52 Ancestors - Week 6 - Favourite Name - Angelina Lovell/Bliss/Wilkinson

Sometimes you see a name and it creates a picture of the life that person might have had. I always thought that my 3x great aunt Angelina Bliss would have had a wonderful life. However, when I started looking, frankly, I was shocked by uncovering things that hint at a life that belies her name.

Angelina Lovell, the youngest surviving child of Benjamin and Hester, was born in 1852 in Motueka, New Zealand, probably in the middle of the town where I now live. Just behind her likely birthplace is Wilkinson Street. I assumed Angelina had married Mr. Bliss, he had passed away and she had married Mr. Wilkinson, who may or may not have been the local dignitary after whom the street was named.

Angelina's parents had arrived as assisted immigrants and first settlers to Nelson in 1842 and within a few months had moved to what is now Golden Bay. They quickly moved back to Motueka where there were more Europeans because Hester did not feel safe and, unlike her sister in law Ann, struggled to get on with local Maori. Angelina would have grown up in an isolated frontier village and would have been expected to work from a very early age, though she would have attended the local school just across the paddock. As a teenager, she may have occasionally sailed to Nelson to visit her older sisters, Christina and Mary.

In the late 1860s at the time of the West Coast gold rush, Mary moved to Greymouth where a thriving store was set up by her husband. Newspaper articles suggest that other family members followed, and there is a tantalising glimpse of a sister working as Mary's servant. In the same newspaper, is a mention of an Alfred Bliss applying for a gold mining claim. Angelina may well have met Alfred in Greymouth, though they married in Nelson in 1879.
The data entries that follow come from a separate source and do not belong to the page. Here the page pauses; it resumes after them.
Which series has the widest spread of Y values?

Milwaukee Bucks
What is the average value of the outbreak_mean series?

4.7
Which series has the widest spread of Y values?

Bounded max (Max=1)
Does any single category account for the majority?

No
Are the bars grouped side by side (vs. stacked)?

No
Alfred's name used for the registration of his children's births is Alfred Horace Eustace Rawland Bliss. The fancy name, the fact that he supposedly came from Walworth in Surrey and published the marriage in the newspaper suggests a man with some standing. By 1885, Albert and Angelina had five children and were living in Wellington. Albert had been working as a cook and had got into financial difficulties owing nearly a hundred pounds. His only asset was twenty pounds worth of furniture. By the end of that year he was a discharged bankrupt and their four month old daughter had died. In the next five years Angelina gave birth to and lost three more children including a twin daughter. Their final child, Frank, was born in 1890. No more can be found about Alfred Bliss, although Frank stated when he married that Alfred was a seaman so perhaps Alfred died at sea.
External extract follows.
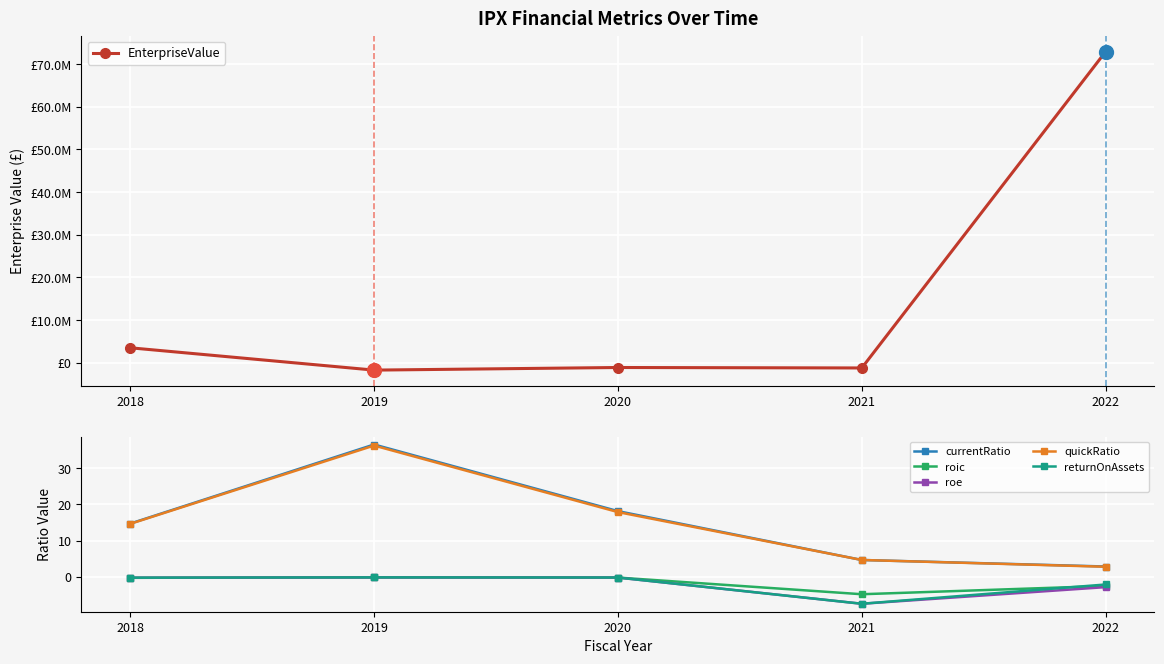

In EnterpriseValue, how many points are higher than both neighbors (excluding endpoints)?

1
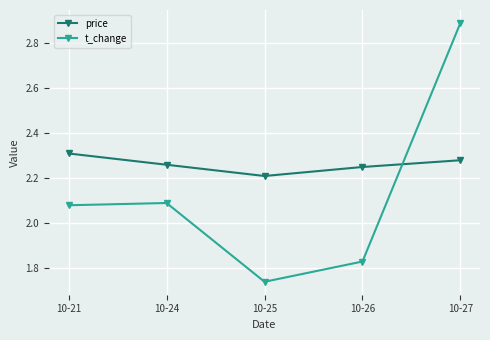

How many times do t_change and price cross each other?

1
Nothing much more was seen of Angelina in the newspapers either for a few years apart from a charge of obscene language relating to a slanging match with another couple in 1893. Her children then started to appear in the papers instead. In 1895, her fourteen and a half year old son, also Alfred Bliss, was charged with being a destitute child and was committed to an industrial school as his mother was unable to support him. (You'll be pleased to know Alfred made good in the end, becoming a marine engineer and fighting in both South Africa and on the Western Front. Sadly he was killed in 1917, but not before winning the Military Medal.) In 1896, Angelina married Thomas Joseph Wilkinson.

By 1900, Angelina was living in Christchurch. The NZ Police Gazette shows that Thomas, a 35 year old English seaman and labourer, had deserted Angelina leaving her with no means of support for her two small children. He was also at risk of fleeing the country. When he finally appeared in court a year later, Angelina begged the magistrate to give him a second chance. He obviously deserted her again because while her sons were in South Africa in 1902, she is listed as next of kin at Ohau, south of Levin, where they had been working. When Thomas was arrested in Auckland in 1903, the desertion charges were dropped. Things hadn't gone well for Angelina's eldest daughter, Esther, either. She had also been in court, charged with being a vagrant after being found sleeping rough in Hagley Park, Christchurch. After running away from care twice, she was sentenced to a month's imprisonment. She was only seventeen.

What started so well for the the girl with the beautiful name ended in late September of 1903. Aged only 52, Angelina passed away at Epuni Street, Aro Valley, Wellington. Even today, though it has been gentrified, the small, close packed wooden houses in narrow streets tucked in under a hill, do not suggest affluence.